Piątek 17.04.2020
„Kwiatki budzą się – kwiatki zasypiają”- zabawa ruchowa kształtująca postawę ciała
Dziecko-kwiatek przykuca na dywanie, z główką schowaną w ramionach.
Budzą je promienie wiosennego słońca (Rodzic dotyka głowy dziecka )i kropelki ciepłego deszczyku(Rodzic dotyka nosów dzieci)
Kwiatki powolutku budzą się, podnoszą, wyciągają swoje listki i główki kwiatowe, obracają się dookoła własnej osi. Kiedy słońce zachodzi, kwiatki powoli chowają swoje główki, zwijają listki – przykucają i zasypiają.
Gimnastyka narządów mowy – „ Poszukiwanie wiosny”

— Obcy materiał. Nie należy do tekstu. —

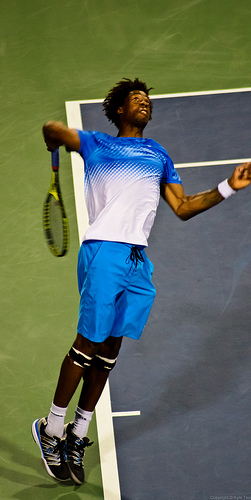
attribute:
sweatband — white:
[213, 181, 234, 198]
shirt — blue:
[70, 135, 183, 219]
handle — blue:
[50, 146, 59, 171]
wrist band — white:
[217, 180, 235, 202]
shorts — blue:
[67, 222, 158, 344]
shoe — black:
[31, 416, 70, 481]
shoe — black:
[61, 420, 93, 484]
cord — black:
[127, 245, 145, 269]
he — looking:
[29, 76, 250, 486]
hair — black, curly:
[99, 77, 155, 125]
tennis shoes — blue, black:
[29, 414, 94, 488]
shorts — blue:
[70, 239, 149, 340]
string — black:
[126, 243, 145, 276]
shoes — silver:
[26, 413, 93, 489]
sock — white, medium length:
[63, 398, 98, 485]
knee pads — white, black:
[62, 343, 124, 373]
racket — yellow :
[43, 183, 62, 206]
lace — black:
[76, 443, 85, 474]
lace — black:
[48, 440, 68, 470]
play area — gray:
[64, 87, 248, 499]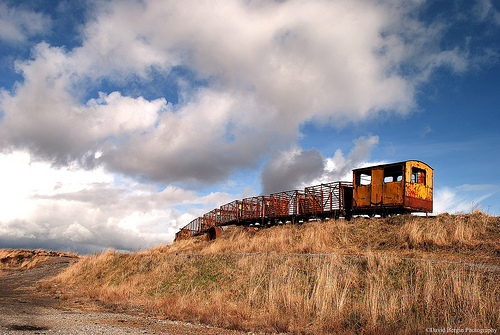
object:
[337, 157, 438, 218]
train car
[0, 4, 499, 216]
sky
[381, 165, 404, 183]
window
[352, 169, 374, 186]
window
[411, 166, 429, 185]
window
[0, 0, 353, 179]
cloud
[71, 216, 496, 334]
field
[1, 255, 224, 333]
road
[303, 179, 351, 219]
train cars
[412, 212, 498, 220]
tracks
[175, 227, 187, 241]
wood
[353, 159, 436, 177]
roof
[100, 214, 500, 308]
hill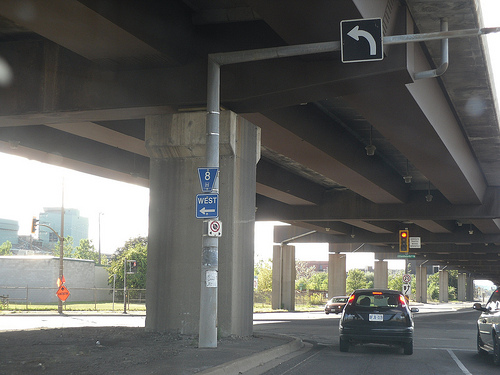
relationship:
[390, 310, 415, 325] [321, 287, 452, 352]
brake light on car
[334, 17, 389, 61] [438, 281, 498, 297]
sign signifying turn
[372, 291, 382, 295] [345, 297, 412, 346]
brake light on car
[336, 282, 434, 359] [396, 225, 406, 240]
car stopped at red light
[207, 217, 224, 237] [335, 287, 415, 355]
sign in front of car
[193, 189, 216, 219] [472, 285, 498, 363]
sign in front of car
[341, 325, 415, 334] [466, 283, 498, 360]
bumper of moving car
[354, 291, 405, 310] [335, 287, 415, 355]
back window of car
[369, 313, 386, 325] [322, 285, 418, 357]
license tag of car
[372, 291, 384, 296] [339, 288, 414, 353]
brake light of car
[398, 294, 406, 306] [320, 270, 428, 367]
brake light on car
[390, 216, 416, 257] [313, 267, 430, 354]
signal for car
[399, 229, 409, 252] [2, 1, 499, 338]
signal under bridge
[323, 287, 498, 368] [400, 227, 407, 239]
cars stopped at street light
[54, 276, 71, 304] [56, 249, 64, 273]
sign on pole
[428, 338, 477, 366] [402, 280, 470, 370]
marker painted on street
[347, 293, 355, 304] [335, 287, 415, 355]
brake light on car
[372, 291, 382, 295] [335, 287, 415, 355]
brake light on car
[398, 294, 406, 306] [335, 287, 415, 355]
brake light on car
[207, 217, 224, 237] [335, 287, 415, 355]
sign for car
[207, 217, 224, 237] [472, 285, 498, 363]
sign for car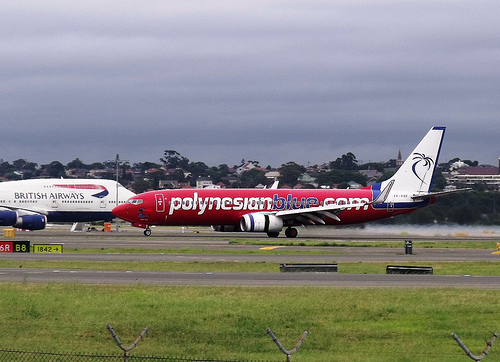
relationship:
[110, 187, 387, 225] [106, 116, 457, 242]
body of plane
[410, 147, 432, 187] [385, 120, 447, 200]
logo painted on tail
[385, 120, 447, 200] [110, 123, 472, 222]
tail of plane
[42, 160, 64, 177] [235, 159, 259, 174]
tree and house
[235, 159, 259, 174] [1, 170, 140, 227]
house behind airplane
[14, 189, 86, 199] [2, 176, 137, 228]
lettering on airplane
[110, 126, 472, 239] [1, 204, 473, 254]
airplane parked on a landing strip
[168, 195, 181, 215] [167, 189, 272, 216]
letter reading polynesian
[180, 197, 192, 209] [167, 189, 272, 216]
letter reading polynesian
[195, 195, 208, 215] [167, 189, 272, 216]
letter reading polynesian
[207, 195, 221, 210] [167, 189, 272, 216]
letter reading polynesian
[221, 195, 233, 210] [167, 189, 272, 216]
letter reading polynesian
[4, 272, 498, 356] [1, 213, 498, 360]
grass on an airfield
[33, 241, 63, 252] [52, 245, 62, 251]
sign with an arrow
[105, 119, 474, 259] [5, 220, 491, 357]
airplane on ground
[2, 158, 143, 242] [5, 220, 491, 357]
airplane on ground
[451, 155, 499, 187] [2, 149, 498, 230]
building in background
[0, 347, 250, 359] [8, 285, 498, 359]
barbed fence in forefront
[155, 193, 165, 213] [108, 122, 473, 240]
door in airplane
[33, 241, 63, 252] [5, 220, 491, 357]
sign on ground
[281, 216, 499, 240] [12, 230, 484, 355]
white smoke on ground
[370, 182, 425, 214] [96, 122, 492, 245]
stripe on plane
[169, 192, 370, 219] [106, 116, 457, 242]
lettering on plane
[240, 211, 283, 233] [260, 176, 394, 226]
engine under wing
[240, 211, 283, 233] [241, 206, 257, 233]
engine has stripe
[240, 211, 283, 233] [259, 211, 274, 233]
engine has stripe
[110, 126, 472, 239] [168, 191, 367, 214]
airplane has logo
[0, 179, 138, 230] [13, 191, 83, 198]
airplane has logo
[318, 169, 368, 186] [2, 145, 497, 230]
distant tree in distance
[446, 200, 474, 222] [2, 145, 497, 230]
distant tree in distance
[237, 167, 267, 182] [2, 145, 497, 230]
distant tree in distance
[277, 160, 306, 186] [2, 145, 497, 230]
distant tree in distance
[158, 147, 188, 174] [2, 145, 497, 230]
distant tree in distance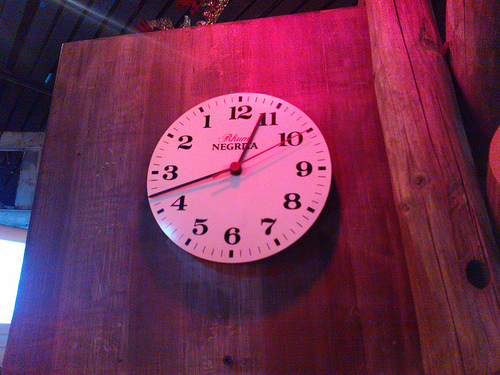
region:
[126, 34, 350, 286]
a clock hanging on a wall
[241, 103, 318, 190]
red second hand on clock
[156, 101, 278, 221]
black time hands on a clock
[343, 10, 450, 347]
a wooden post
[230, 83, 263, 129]
a black number 12 on a clock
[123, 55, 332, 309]
a black and white clock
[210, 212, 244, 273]
a black number 6 on a clock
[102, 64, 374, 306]
a clock with black numbers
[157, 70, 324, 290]
a clock with words printed on it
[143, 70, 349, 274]
a large black and white clock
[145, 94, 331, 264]
large clock on wooden wall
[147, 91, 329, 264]
white clock on wall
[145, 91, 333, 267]
large, white clock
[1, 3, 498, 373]
wooden half wall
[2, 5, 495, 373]
wooden half wall with clock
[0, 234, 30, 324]
open area with sunlight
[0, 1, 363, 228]
wooden ceiling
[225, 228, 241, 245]
number 6 on clock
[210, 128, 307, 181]
red hand of the clock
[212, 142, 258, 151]
the writing NEGRUA on clock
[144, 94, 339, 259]
clock is white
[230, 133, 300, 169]
second hand is red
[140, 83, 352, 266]
clock has numbers in reverse order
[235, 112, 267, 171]
hour hand is black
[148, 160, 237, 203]
minute hand is black and long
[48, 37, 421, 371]
clock on wooden panel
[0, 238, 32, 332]
light is pouring in the background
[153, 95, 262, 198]
clock reads 11:17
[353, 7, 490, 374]
wooden post on side of clock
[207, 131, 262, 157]
clock is from a beer company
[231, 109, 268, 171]
Black short hand on clock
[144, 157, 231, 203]
Black long hand on clock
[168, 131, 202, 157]
Black number two on clock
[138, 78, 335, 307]
Backwards black and white clock on wall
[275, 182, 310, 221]
Black number eight on clock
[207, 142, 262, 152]
Black lettering on clock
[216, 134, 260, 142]
Red lettering on clock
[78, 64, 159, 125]
Brownish wall behind clock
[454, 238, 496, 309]
Black hole in wood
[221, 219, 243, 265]
Black number six on clock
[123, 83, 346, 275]
a round clock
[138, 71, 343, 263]
a clock with black numbers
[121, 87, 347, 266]
a clock with a second hand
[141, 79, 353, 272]
a clock whose numbers are reversed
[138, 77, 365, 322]
a clock whose name says Negria on it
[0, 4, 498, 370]
a clock mounted on a brown wall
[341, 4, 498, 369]
a brown pole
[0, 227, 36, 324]
light is shining through a window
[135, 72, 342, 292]
a backwards clock hanging on a wall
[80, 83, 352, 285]
a white clock with black numbers and a red second hand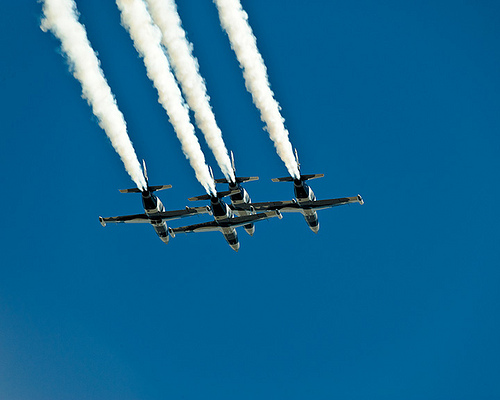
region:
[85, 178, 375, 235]
jets in the air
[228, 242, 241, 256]
nose of the jet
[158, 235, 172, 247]
nose of the jet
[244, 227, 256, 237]
nose of the jet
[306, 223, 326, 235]
nose of the jet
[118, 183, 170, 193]
tail of the jet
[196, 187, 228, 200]
tail of the jet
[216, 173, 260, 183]
tail of the jet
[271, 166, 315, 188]
tail of the jet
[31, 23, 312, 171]
smoke coming from jets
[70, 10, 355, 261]
planes flying in formation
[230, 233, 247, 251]
planes have white noses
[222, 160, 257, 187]
blue and white tails on planes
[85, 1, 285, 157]
white trails from planes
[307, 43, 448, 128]
sky is blue and clear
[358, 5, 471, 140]
no clouds in sky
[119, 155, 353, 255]
four planes close together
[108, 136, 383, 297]
planes are doing tricks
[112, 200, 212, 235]
narrow wings on planes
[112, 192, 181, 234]
thin wings on planes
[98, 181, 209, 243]
Airplane flying in the sky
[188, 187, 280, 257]
Second airplane flying in the sky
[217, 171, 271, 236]
Third airplane flying in the sky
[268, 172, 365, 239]
Fourth Airplane flying in the sky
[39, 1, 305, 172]
Condensation trails from airplanes flying in the sky.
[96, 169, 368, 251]
Airplanes flying in the sky.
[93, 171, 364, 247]
Airplanes flying in the sky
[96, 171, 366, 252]
Airplanes flying in the Sky.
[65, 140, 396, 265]
the planes are flying in formation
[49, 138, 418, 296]
four planes flying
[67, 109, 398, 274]
planes flying in the sky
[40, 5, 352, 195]
white jet smoke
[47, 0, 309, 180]
white smoke from the planes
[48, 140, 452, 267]
there are four planes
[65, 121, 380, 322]
the planes are white and black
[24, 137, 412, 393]
the sky is blue and clear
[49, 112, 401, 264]
all the planes are flying in the same direction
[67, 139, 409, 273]
the planes are flying together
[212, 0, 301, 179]
White contrail coming out of plane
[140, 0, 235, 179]
White contrail coming out of plane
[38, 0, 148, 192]
White contrail coming out of plane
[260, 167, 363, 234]
White and green plane flying in sky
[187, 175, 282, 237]
White and green plane flying in sky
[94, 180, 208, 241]
White and green plane flying in sky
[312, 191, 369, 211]
Long wing on airplane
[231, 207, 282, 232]
Long wing on airplane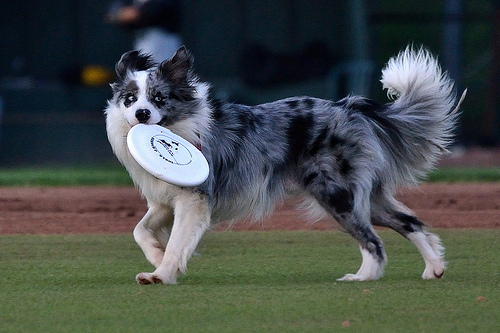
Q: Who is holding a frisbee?
A: Dog.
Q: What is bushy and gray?
A: Tail.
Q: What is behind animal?
A: Dirt.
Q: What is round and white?
A: Frisbee.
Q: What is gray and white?
A: Dog.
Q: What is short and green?
A: Grass.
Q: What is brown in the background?
A: Dirt.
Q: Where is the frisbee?
A: Dog's mouth.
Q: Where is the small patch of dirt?
A: Behind dog.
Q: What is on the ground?
A: Grass and dirt.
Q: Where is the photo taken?
A: In a field.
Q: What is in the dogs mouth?
A: A frisbee.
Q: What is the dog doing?
A: Running with a frisbee.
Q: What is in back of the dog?
A: A bushy tail.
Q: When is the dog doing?
A: Catching a frisbee.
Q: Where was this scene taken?
A: At a dog competition.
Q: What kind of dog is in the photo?
A: Australian shepherd.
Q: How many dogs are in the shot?
A: One.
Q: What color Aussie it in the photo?
A: A tri.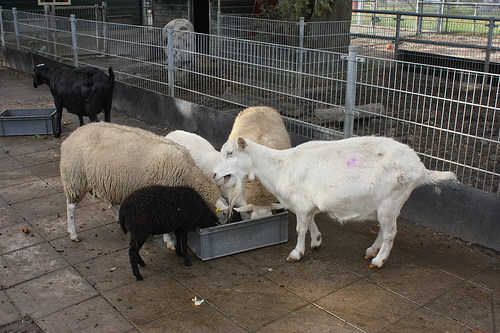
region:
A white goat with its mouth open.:
[212, 134, 459, 269]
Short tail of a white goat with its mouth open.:
[421, 162, 457, 187]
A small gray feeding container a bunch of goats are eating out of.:
[173, 205, 289, 260]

Zbliżała się wiosna. Za oknem słychać było śpiew ptaków (dziecko naśladuje głosy ptaków). Języczek wybrał się do lasu na poszukiwanie oznak wiosny. Jechał na koniku („kląskanie” językiem).Na łące zobaczył bociany (dziecko wymawia „kle. kle, kle”). Zatrzymał się na leśnej polanie (dziecko wymawia „prr”). Zsiadł z konia, rozejrzał się wokoło (oblizują wargi ruchem okrężnym). Świeciło słońce, wiał delikatny wiatr (wykonuje krótki wdech nosem, chwilę zatrzymuje powietrze – bezdech – i długo wydycha ustami). Było ciepło i przyjemnie (uśmiecha się, rozchylając wargi). Na skraju polany zakwitły wiosenne kwiaty zawilce i sasanki. Pachniało wiosną (dziecko oddycha głęboko, wdychając powietrze nosem, wydychając ustami). Języczek pochylił się i powąchał kwiaty (wdycha powietrze nosem) i kichnął (dziecko kicha wymawiając „apsik”). W tym momencie zauważył przeciskającego się przez zarośla zaspanego jeża (dziecko ziewa; przeciska język między złączonymi zębami). Zrobiło się późno. Języczek wsiadł na konia
i pogalopował do domu („kląskanie”, uderzając szerokim językiem o podniebienie).